Так еще одно имя было вписано в поминальный список старухи — имя первого отнятого войной. Имя же Феденьки должно быть занесено в какой-то особый список тех, кто не побоялся по своей воле пойти на свиданье со смертью. Такого списка, однако, у старухи не было, хоть и молится она за здравие раба Божия Феодора, который уснул сейчас тяжелым сном, и снится ему Коля. Он склоняется над списком и говорит негромко, что он — был, был и ждал его, а потом был экстерминирован, но прежде-то был!.. Глаз швагер не поднимает и продолжает чужим уже голосом, что выдать одежду экстерминированного не представляется возможным. От этого чужого голоса сон прерывается, и тихонько, стараясь не разбудить жену, доктор пьет сельтерскую, чтобы не думать про одежду, а значит, думая.

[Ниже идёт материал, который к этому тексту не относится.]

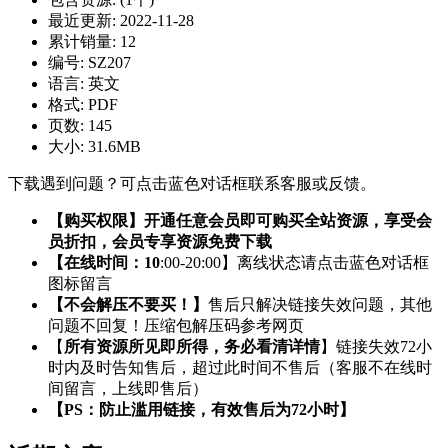
最近更新:
2022-11-28
累计销量:
12
编号:
SZ207
语言:
英文
格式:
PDF
页数:
145
大小:
31.6MB
下载遇到问题？可点击蓝色对话框联系客服或反馈。
【购买权限】开通任意会员即可购买全站资源，享受会
员折扣，会员专享资源免费下载
【在线时间：10
:00-20:00】离线状态请点击蓝色对话框
图标留言
【不会解压不要买！】
售后只解决链接失效问题，其他
问题不回复！压缩包解压码参考网页
【
所有资源所见即所得，务必看清详情
】链接失效72小
时内及时告知售后，超过此时间不售后（客服不在线时
间留言，上线即售后）
【PS：防止滥用链接，有效售后为72小时】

Может быть, рассказчику не следовало бы описывать все так подробно, а предыдущие несколько страниц и вовсе вычеркнуть? Дескать, если жили-были старик со старухой, то и сосредоточиться нужно именно на их жизни, и незачем так пристально концентрироваться на зятьях. Но, во-первых, имеет смысл доверять интуиции автора, ибо он — лицо ведомое, он не сочиняет, он просто идет за ниткой разматывающегося клубка; во-вторых… Впрочем, всегда хватает «во-первых»: проверено, и не раз. Невозможно зятя Феденьку, старухиного доброго ангела, упомянуть походя — только потому, что зять. Особенно сейчас, когда мамынька, проводив всех сыновей на войну, обратила на зятя любовь и тепло, предназначавшиеся им. Было еще что-то, что она не могла даже в молитве высказать, какое-то суеверное чувство: пока жив и здоров Федя, то и с ними ничего худого не случится. Он, в свою очередь, слово «мамаша» произносил с особой теплотой, потому что сиротство — оно ведь никогда не забывается, даром что своих уже двое. Вот и получилось, что тихий сутулый младший зять стал главой семьи, еще полгода назад такой внушительной, а теперь развеянной по фронтам и эвакуациям; и не тяготился этим.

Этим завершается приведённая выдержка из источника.